Вообще «оттепель» не представляется мне запланированной руководством. Они охотно оставили бы все как было, однако каждый не только боролся за власть, но и боялся за свою жизнь в случае неудачи, а потому готов был отменить прежде всего сталинскую практику физического уничтожения соперников, считал, что поверженный уже не опасен, что и подтвердилось: ни Маленков, ни Молотов, ни Булганин, ни «примкнувший к ним» Шепилов, ни сам Хрущев, кажется, не пытались вернуть власть. И это «смягчение нравов» — тоже результат «оттепели». Именно оттепели, а не бесповоротного отступления зимы: холода снова возобладали, хотя и не сразу.
Теплело медленно, и только через три года состоялась знаменитая речь Хрущева. В просторечии ее иногда называют «письмо», но это была именно стенограмма речи, изданная весьма ограниченным тиражом для полузакрытого ознакомления[150].
Мы тогда были в доме отдыха Вороново. Как-то вечером Вениамин Иосифович Цалкин зазвал всю компанию к себе в комнату.

◆ ЗАПИСИ:

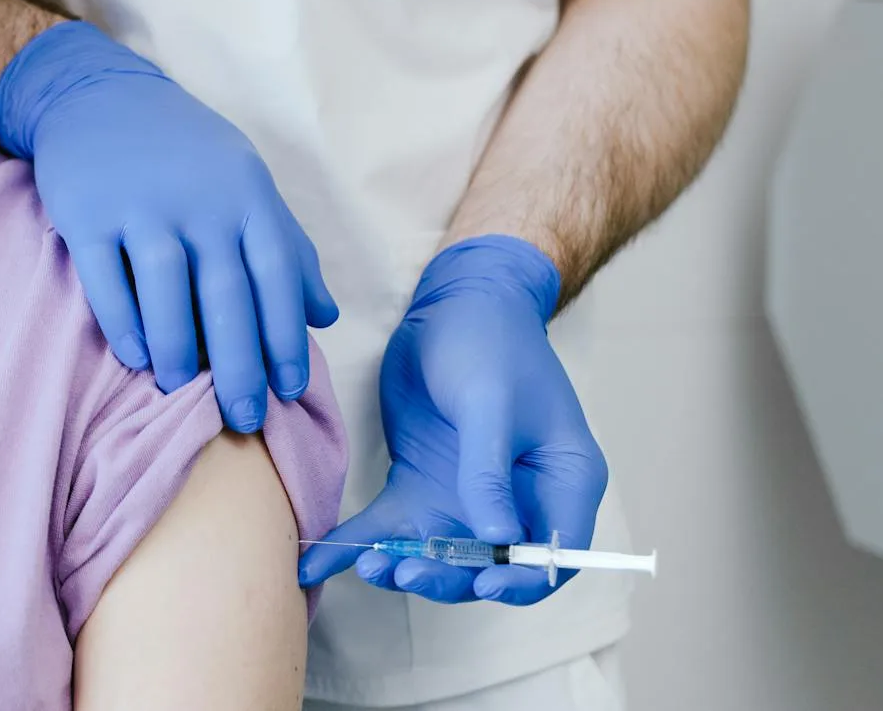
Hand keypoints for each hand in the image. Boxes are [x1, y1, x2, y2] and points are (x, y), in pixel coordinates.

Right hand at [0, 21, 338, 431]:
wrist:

==

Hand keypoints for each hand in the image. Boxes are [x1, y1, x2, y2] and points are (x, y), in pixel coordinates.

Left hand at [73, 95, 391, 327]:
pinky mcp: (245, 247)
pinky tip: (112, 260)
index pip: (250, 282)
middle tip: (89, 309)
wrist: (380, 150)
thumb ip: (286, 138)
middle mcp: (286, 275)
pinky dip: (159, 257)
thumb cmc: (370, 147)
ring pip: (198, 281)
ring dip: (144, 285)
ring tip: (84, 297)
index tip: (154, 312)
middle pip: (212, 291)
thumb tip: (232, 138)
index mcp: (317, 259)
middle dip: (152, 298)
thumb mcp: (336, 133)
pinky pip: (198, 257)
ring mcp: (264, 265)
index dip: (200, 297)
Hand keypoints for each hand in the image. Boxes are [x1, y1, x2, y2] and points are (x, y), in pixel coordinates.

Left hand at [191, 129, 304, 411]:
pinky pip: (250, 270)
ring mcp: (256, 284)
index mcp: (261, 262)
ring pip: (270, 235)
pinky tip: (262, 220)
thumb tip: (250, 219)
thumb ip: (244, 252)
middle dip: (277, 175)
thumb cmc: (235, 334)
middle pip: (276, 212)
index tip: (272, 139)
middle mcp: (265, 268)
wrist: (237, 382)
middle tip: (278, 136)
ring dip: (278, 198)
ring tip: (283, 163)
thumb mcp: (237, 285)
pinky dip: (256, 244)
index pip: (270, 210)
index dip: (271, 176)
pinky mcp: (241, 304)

◆ ЗАДАНИЯ К УПРАЖНЕНИЮ:
1: Верните из текста об «оттепели» фрагмент, который начинается словами «Теплело медленно, и» и заканчивается словами «себе в комнату.».
2: Как, согласно тексту об «оттепели», в просторечии иногда называют знаменитую речь Хрущева?
3: Допишите продолжение текста об «оттепели», начиная сразу после его последнего предложения.

◆ ОТВЕТЫ:
1:
Теплело медленно, и только через три года состоялась знаменитая речь Хрущева. В просторечии ее иногда называют «письмо», но это была именно стенограмма речи, изданная весьма ограниченным тиражом для полузакрытого ознакомления[150].
Мы тогда были в доме отдыха Вороново. Как-то вечером Вениамин Иосифович Цалкин зазвал всю компанию к себе в комнату.

2: «Письмо».

3:
— Расскажи друзьям, что ты слышал, — обратился он к своему кузену, зачем-то ездившему в Москву. Тот рассказал содержание речи Хрущева лишь вкратце, но этого — и главное — самого факта произнесения речи было достаточно, чтобы всех охватило радостное волнение. Любопытна реакция маленького мирка на распространившееся известие о событии. Вороново — дом отдыха довольно высокого класса. Путевки давались с разбором. Там бывали преимущественно сотрудники министерств (особенно Госплана), научные работники, военные. Я, в то время зам. директора музея, представлял отнюдь не элиту. Реагировали неоднозначно: наша компания радовалась, может быть, даже слишком открыто, и в один из следующих вечеров некто сказал в гостиной, что уж очень разбушевались здесь евреи (не помню, может быть, он сказал «жиды»), а на съезде они молчат. Разгорелась перепалка, и было даже написано письмо о поведении и высказываниях этого человека. Он испугался и обошел всех авторов, извиняясь тем, что был в подпитии. Помнится, его простили, и письмо никуда не пошло. Но сама история была бы возможна теперь? Нет, конечно, она могла произойти только в условиях «оттепели».
Возвратившись из отпуска, я присутствовал на заседании в музее, где читали вслух доклад Хрущева. Тогда-то и видел эту брошюру — в розовой обложке, как многие закрытые партийные издания. Было видно, что к заседанию готовились. Читать поручили Саре Шапиро, еще в университете отличавшейся даром декламации. Надо сказать, прочла она блестяще.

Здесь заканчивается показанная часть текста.